▶ Task to carry out: Retype the material below line for line, changing nothing.

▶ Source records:
::::::::::
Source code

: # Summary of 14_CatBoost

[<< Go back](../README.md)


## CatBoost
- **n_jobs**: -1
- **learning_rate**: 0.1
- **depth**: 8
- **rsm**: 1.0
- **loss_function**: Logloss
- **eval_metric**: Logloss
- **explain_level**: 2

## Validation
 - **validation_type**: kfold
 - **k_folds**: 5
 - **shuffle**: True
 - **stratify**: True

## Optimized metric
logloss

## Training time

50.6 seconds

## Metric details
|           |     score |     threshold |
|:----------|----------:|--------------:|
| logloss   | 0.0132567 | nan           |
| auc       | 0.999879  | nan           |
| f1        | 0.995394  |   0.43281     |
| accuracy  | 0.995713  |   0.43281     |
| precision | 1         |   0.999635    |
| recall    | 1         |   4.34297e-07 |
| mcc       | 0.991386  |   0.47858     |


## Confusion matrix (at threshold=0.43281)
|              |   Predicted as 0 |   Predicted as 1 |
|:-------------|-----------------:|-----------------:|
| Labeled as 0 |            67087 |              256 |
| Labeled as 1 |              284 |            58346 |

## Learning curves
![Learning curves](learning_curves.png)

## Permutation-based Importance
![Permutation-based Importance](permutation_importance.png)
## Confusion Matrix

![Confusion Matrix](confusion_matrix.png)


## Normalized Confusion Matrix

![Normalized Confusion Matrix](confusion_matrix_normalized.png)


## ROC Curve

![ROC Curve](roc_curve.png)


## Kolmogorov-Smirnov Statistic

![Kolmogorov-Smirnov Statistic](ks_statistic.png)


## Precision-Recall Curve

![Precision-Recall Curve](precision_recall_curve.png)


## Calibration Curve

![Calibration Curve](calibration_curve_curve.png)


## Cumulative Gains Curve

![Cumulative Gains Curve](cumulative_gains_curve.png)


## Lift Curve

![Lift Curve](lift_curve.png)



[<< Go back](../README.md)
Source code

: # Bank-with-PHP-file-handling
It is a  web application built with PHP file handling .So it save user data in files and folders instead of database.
::::::::::
▶ Task solution:
Source code

: # Summary of 14_CatBoost

[<< Go back](../README.md)


## CatBoost
- **n_jobs**: -1
- **learning_rate**: 0.1
- **depth**: 8
- **rsm**: 1.0
- **loss_function**: Logloss
- **eval_metric**: Logloss
- **explain_level**: 2

## Validation
 - **validation_type**: kfold
 - **k_folds**: 5
 - **shuffle**: True
 - **stratify**: True

## Optimized metric
logloss

## Training time

50.6 seconds

## Metric details
|           |     score |     threshold |
|:----------|----------:|--------------:|
| logloss   | 0.0132567 | nan           |
| auc       | 0.999879  | nan           |
| f1        | 0.995394  |   0.43281     |
| accuracy  | 0.995713  |   0.43281     |
| precision | 1         |   0.999635    |
| recall    | 1         |   4.34297e-07 |
| mcc       | 0.991386  |   0.47858     |


## Confusion matrix (at threshold=0.43281)
|              |   Predicted as 0 |   Predicted as 1 |
|:-------------|-----------------:|-----------------:|
| Labeled as 0 |            67087 |              256 |
| Labeled as 1 |              284 |            58346 |

## Learning curves
![Learning curves](learning_curves.png)

## Permutation-based Importance
![Permutation-based Importance](permutation_importance.png)
## Confusion Matrix

![Confusion Matrix](confusion_matrix.png)


## Normalized Confusion Matrix

![Normalized Confusion Matrix](confusion_matrix_normalized.png)


## ROC Curve

![ROC Curve](roc_curve.png)


## Kolmogorov-Smirnov Statistic

![Kolmogorov-Smirnov Statistic](ks_statistic.png)


## Precision-Recall Curve

![Precision-Recall Curve](precision_recall_curve.png)


## Calibration Curve

![Calibration Curve](calibration_curve_curve.png)


## Cumulative Gains Curve

![Cumulative Gains Curve](cumulative_gains_curve.png)


## Lift Curve

![Lift Curve](lift_curve.png)



[<< Go back](../README.md)
Source code

: # Bank-with-PHP-file-handling
It is a  web application built with PHP file handling .So it save user data in files and folders instead of database.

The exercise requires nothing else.